§ Goal of the exercise: Only one stretch of the listing below is wanted. Give it again exactly, from the line with "part: (2437, 262) -> (1853, 199), removed" through the line with "part: (2437, 491) -> (1853, 373), removed".

§ Given information:

------------------------------------------------------------

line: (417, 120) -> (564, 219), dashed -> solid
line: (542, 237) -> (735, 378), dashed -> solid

------------------------------------------------------------

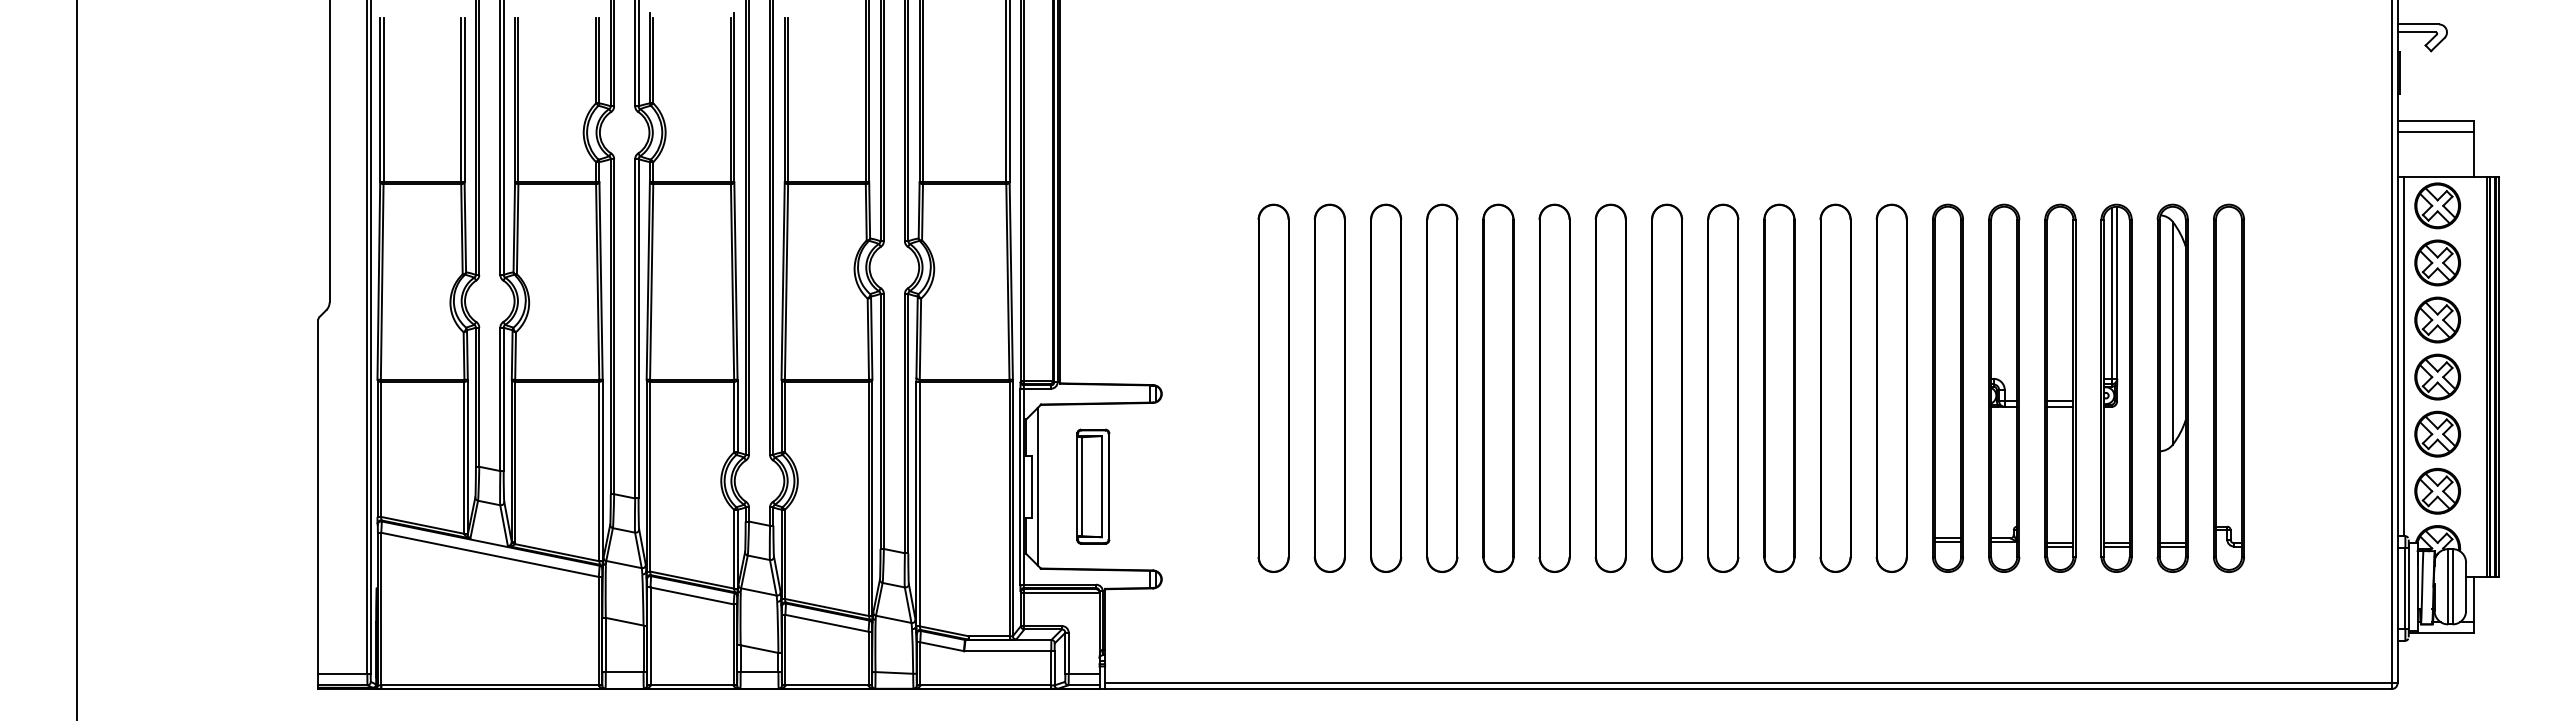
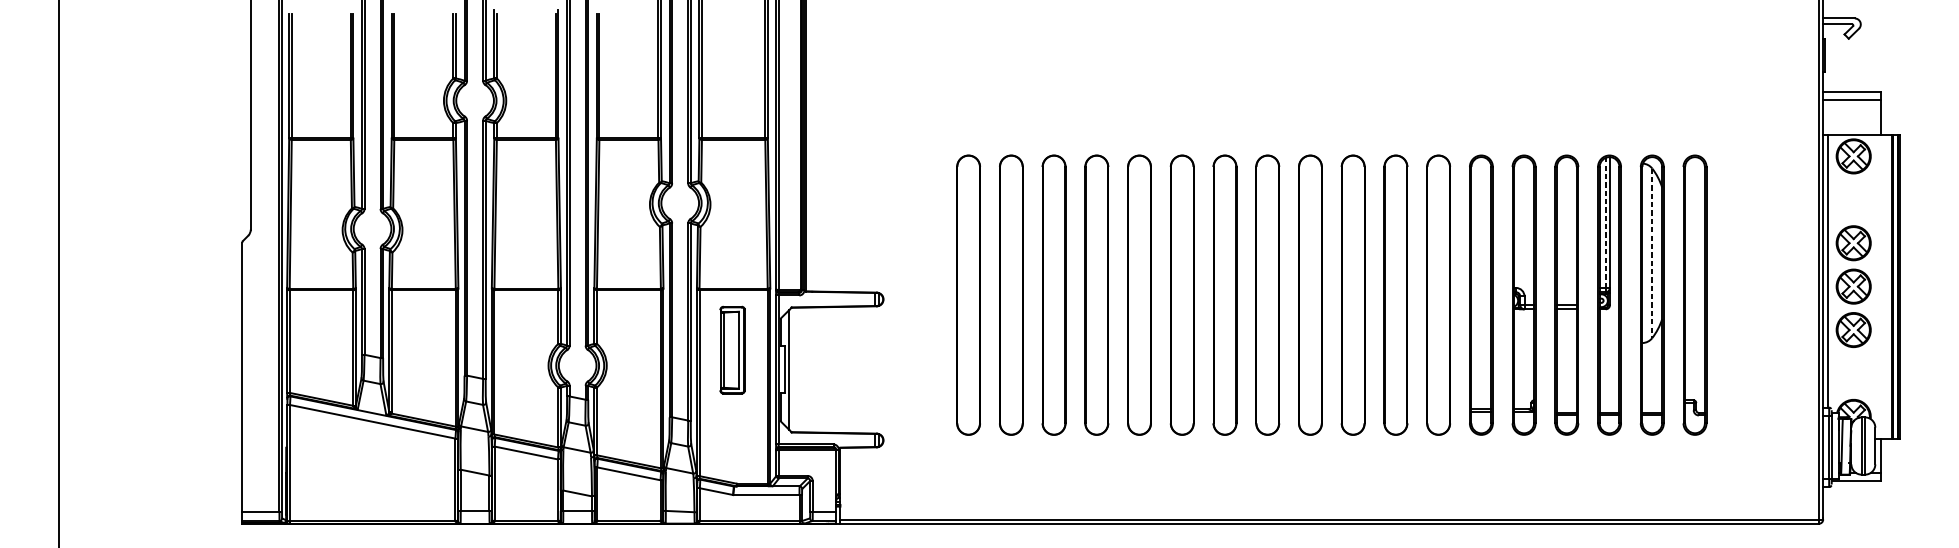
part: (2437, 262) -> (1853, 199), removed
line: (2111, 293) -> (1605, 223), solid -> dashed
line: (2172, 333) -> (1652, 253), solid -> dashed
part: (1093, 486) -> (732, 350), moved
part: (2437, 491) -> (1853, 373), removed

------------------------------------------------------------

§ Answer:
part: (2437, 262) -> (1853, 199), removed
line: (2111, 293) -> (1605, 223), solid -> dashed
line: (2172, 333) -> (1652, 253), solid -> dashed
part: (1093, 486) -> (732, 350), moved
part: (2437, 491) -> (1853, 373), removed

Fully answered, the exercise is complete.